Los humos que castigaban Almería

En los años 70 la ciudad recibía los humos de Celulosa, la Térmica y Minas de Gádor

Eduardo del Pino
14:00 • 10 nov. 2016

La Almería de 1976 parecía una ciudad indomable que había renunciado a  su pasado, que se había olvidado de su esencia para multiplicarse de forma caótica. Era varias ciudades en una, mundos completamente opuestos que compartían un mismo escenario. A los barrios del centro, todavía cubiertos de ayer, le nacían suburbios al otro lado de la Rambla y de la Carretera de Ronda, hijos pródigos que llegaban al mundo anunciando una nueva era donde las casas crecían de forma vertical y en ellas los vecinos dejaban de serlo para soportarse en sus escondrijos, para cruzarse de mala gana en   escaleras interminables y en la soledad de un ascensor.

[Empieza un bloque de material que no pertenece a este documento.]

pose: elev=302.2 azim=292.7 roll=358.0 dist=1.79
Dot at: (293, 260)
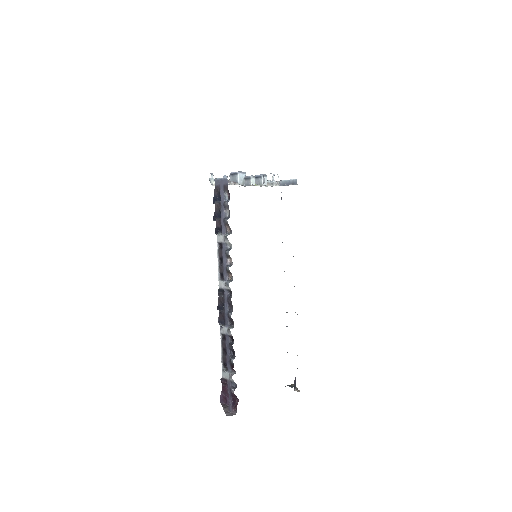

Los edificios surgían como gigantes ocupando los viejos solares, cada uno diferente al otro, sin ninguna intención estética, por el puro placer de la especulación. Aquella ciudad confusa y entregada al desarrollo urbanístico, que había alcanzado ya los ciento treinta mil habitantes, tenía otro enemigo cotidiano que por repetitivo formaba parte de la vida de los almerienses: el humo. 

En una Almería sin apenas industrias había humos de sobra que castigaban el aire: el humo amarillo de la factoría de productos químicos que había instalada en el Ingenio de Los Molinos; el humo de las chimeneas de la Central Térmica del Zapillo; el humo de las Minas de Gádor; el humo de la Celulosa, y el humo del quemadero de basura que existía detrás del cementerio de San José. Se sumaba a esta lista de contaminantes el histórico polvo rojo del mineral que la Compañía Andaluza de Minas repartía por las zonas próximas al embarcadero, castigando sobre todo a las casas del barrio de Ciudad Jardín. 

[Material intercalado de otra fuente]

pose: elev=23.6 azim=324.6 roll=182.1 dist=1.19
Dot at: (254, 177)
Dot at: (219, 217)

El humo más célebre era sin duda el de la fábrica de Papel. La Celulosa, como todo el mundo la conocía, parecía una factoría surgida de una pesadilla: un amasijo de hierros y chimeneas instalados en las Peñicas de Clemente, en medio de la vega, donde hasta la llegada de este gigante no conocían otra noticia del progreso que el ruido de los trenes  que cruzaban las vías hacia la estación. El humo de la Celulosa molestaba por el rastro que dejaba en el ambiente y sobre todo por el mal olor que derramaba sobre la ciudad. Dependiendo para donde soplara el viento, la fábrica perfumaba al centro o a los barrios de la zona de expansión, haciéndose insoportable en los días calurosos.  Por aquellos años setenta todavía emitían humo las chimeneas de la Central Térmica frente a la playa del Zapillo. Era un humo oscuro que el viento del mar esparcía por la vega, provocando las continuas quejas de los agricultores de aquellos parajes. Los vecinos del barrio convivían con el molesto humo, que formaba parte de sus vidas como el sonido de la sirena que todos los días anunciaba con sus cuatro toques las horas de entrada y salida de los obreros. 

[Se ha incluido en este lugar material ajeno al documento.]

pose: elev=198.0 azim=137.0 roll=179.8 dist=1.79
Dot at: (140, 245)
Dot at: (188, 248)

Los malos olores se completaban con el quemadero municipal de basura que en  aquel tiempo estaba instalado detrás del cementerio, en una gran extensión de terreno donde se amontonaban toneladas de desechos, convirtiéndose en el vertedero de todas las basuras que se recogían en Almería. Allí llegaban camiones hasta de la Celulosa, con su carga de residuos pestilentes. El quemadero parecía un paisaje lunático, con sus llanuras de material carbonizado y con sus montañas de escombro y basura que eran como una extraña cordillera que le daba al barrio un aspecto desolador. 

El problema principal empezaba cuando llegaba la hora de quemar todos aquellos montones de basura y una capa de niebla con un profundo olor a podrido se extendía como una plaga por toda la ciudad. En verano, cuando la quema de residuos se hacía durante la madrugada, los vecinos de los barrios próximos al cementerio no podían abrir las ventanas, y si había calma y no soplaba el viento del mar, el mal olor alcanzaba hasta las calles del centro. 

Crecimos en aquella Almería de mediados de los años setenta, con sus humos, sus malos olores y sus deficientes servicios de limpieza. El camión más moderno tenía nueve años de antiguedad y todavía era corriente ver a los barrenderos que recorrían las calles con las viejas escobas de palmito.